Through this experience, Anya formulated an idea of the kind of café she would want to create.

“I think you get to a point where you think you know what you’re doing, then you kind of just want to prove to yourself that you can stop judging what other people are doing and you can do it for yourself,” she says.

The built form of the café (courtesy of Masamune) is light and industrial, playing off the warehouse feel of the space, and aligning with the open layout of their ground floor neighbour, Austin Bloom.

“It’s the ultimate warehouse feel. It’s just huge, and the natural light… It just had that grungy, industrial, but so naturally bright and happy. There was just always so much potential in the space,” Anya says.

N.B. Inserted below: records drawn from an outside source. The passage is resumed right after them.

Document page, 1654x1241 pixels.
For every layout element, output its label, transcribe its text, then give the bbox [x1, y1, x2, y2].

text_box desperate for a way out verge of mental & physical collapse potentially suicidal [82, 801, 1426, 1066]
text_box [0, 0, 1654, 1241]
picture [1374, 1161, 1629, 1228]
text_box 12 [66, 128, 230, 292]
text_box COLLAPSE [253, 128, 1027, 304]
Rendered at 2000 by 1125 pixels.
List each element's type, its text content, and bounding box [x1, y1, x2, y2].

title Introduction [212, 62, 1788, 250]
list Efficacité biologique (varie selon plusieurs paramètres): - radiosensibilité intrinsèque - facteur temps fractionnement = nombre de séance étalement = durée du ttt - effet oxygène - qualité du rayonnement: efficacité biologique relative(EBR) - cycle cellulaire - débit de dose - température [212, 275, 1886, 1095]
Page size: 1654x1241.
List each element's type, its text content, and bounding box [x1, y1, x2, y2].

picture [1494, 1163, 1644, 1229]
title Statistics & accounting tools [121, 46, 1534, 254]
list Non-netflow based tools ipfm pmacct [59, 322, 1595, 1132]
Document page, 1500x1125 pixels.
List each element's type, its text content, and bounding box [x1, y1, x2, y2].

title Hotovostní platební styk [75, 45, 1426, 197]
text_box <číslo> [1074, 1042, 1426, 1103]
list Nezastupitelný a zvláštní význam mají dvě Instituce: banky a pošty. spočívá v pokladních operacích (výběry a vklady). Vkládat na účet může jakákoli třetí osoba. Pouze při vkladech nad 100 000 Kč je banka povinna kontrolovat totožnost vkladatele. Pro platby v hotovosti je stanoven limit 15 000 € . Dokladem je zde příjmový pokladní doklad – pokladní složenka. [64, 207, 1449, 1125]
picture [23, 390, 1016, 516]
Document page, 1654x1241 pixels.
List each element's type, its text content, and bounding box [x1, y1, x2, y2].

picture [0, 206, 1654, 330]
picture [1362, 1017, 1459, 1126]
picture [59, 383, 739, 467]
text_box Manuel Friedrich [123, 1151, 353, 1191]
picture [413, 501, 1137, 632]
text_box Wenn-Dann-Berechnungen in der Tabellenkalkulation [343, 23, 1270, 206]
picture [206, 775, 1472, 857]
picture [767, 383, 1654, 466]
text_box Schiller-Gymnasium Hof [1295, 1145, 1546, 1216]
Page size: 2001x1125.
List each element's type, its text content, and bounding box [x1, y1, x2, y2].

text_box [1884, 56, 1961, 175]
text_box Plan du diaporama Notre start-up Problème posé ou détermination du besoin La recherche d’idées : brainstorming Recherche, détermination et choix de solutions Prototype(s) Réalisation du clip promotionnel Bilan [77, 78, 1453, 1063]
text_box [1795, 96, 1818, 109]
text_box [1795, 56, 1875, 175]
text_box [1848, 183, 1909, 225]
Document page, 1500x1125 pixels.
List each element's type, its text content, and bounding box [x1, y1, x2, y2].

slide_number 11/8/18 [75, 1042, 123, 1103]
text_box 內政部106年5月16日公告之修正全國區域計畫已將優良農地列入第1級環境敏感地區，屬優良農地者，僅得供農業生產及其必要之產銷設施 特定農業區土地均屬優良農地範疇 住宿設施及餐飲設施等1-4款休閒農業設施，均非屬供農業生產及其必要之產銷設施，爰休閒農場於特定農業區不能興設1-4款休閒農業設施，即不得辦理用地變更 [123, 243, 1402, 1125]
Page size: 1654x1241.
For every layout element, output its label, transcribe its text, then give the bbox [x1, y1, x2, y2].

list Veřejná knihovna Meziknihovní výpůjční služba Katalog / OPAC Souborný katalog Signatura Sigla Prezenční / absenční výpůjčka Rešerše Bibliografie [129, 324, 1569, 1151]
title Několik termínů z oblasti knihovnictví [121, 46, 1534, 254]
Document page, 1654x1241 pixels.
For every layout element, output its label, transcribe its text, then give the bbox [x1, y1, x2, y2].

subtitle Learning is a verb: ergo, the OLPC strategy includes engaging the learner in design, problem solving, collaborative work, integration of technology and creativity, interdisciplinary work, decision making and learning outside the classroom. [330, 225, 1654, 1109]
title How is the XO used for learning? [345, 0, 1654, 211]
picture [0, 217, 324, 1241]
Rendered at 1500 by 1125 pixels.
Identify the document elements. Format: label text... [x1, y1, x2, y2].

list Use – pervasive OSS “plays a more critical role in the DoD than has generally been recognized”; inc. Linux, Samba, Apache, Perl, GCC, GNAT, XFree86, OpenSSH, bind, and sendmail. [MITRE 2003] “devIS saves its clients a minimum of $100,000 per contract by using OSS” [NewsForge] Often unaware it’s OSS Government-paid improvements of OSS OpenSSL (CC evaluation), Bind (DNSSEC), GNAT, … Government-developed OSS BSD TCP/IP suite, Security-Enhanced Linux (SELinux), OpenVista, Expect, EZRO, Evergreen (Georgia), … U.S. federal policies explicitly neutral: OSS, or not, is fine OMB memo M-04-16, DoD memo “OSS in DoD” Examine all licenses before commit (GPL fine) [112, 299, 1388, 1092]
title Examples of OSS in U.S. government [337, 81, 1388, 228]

While the café has no theme, Anya has drawn inspiration from her family in more ways than one – much of the ceramic work in the space was designed and created by her mum, Ellen Orlova (AKA Ego Ceramics); and a prominent dish on the menu, the semolina porridge, is an Eastern European dish she remembers being “force fed” as a child.

“I think our menu’s a little bit different than lots of other places, which is definitely something that I wanted to do,” Anya says.

When choosing a local coffee roaster, Elementary was an easy decision.

“Brad [Nixon, Elementary’s owner] and I have known each other for 15 years or something crazy like that. A really long time, so I didn’t really have a choice,” Anya laughs.

“I was just waiting for him to open a roastery so I’d have an excuse to open a café.”

The most important part of the business though, Anya says, is the ability to adapt as the business grows.

“I wanted something that could be ever-changing. One of the biggest things for me in opening something was that I could be in control of change. If I don’t like it, or if people don’t like it, I can just change it,” she says.